Each linking task will interact with Spark tables within the program. To see a list of tables run the command list
. To also see hidden intermediate tables, run list all
. If you have just started the program for the first time, you should see no tables created yet:
hlink $ list
+--------+---------+-----------+
|database|tableName|isTemporary|
+--------+---------+-----------+
+--------+---------+-----------+
To see information about the steps of the task you are currently on, run get_steps
. You should see something that looks like this:
Link task: Preprocessing
step 0: register raw dataframes
Tables used:
Tables created:
Table 'raw_df_a' <- Preprocessing: Raw data read in from datasource A
Table 'raw_df_b' <- Preprocessing: Raw data read in from datasource B
step 1: prepare dataframes
Tables used:
Table 'raw_df_a' <- Preprocessing: Raw data read in from datasource A
Table 'raw_df_b' <- Preprocessing: Raw data read in from datasource B
Tables created:
Table 'prepped_df_a' <- Preprocessing: Preprocessed data from source A with selected columns and features
Table 'prepped_df_b' <- Preprocessing: Preprocessed data from source B with selected columns and features
To change your current link task, run set_link_task <task_name>
, where <task_name>
is the name of the link task.
Once you are sure that you are on the right task, you can use the run_step <num>
command to run a step.
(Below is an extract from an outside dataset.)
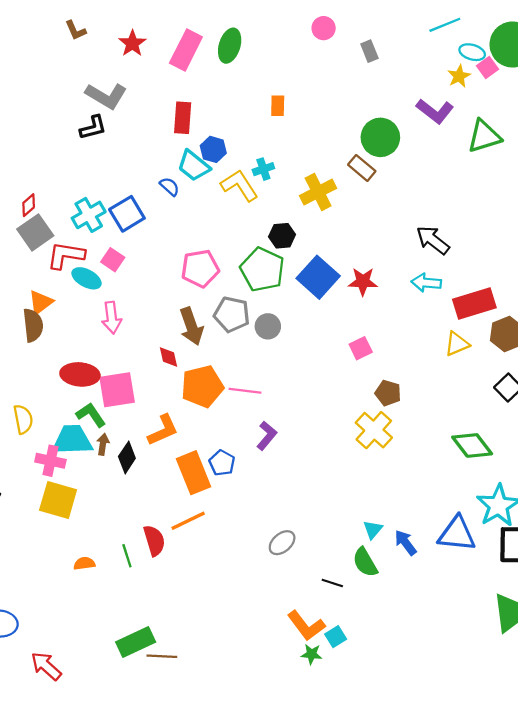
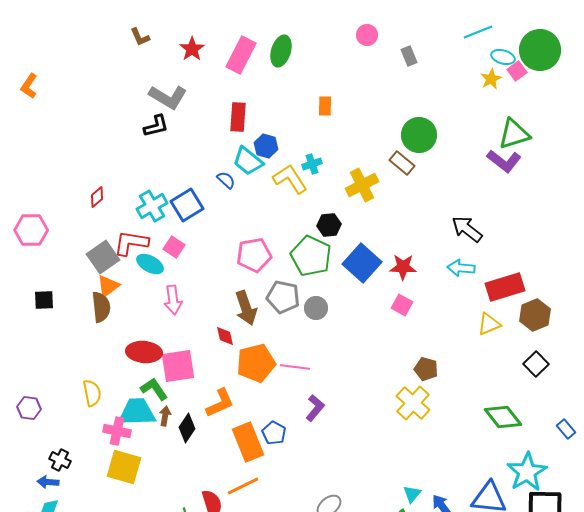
purple L-shape: (435, 111) -> (504, 161), moved
gray square: (35, 232) -> (103, 257), moved
pink square: (361, 348) -> (402, 305), moved, turned -35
For example if you run run_step 0
you should see something like this:
hlink $ run_step 0
Link task: Preprocessing
Running step 0: register raw dataframes
Finished step 0: register raw dataframes in 5.85s
After the step is complete, you can run list
to see what tables it created:
hlink $ list
+--------+---------+-----------+-------------------------------------------------+
|database|tableName|isTemporary|description |
+--------+---------+-----------+-------------------------------------------------+
|linking |raw_df_a |false |Preprocessing: Raw data read in from datasource A|
|linking |raw_df_b |false |Preprocessing: Raw data read in from datasource B|
+--------+---------+-----------+-------------------------------------------------+
To run all steps in a task, use the run_all_steps <tasks>
command, where <tasks>
is a list of tasks you want to run all the steps for. By default this command will run all the steps for the current task.
Example interactive mode workflow¶
Create a config file and put it in your hlink config directory. For example:
/path/to/conf/full_count_1870_1880.toml
Launch the hlink program in interactive mode:
hlink --conf=/path/to/conf/full_count_1870_1880
Run the tasks you want to complete:
hlink $ run_all_steps preprocessing training matching
List the created tables:
hlink $ list
Export the results:
hlink $ csv predicted_matches /my/output/file.csv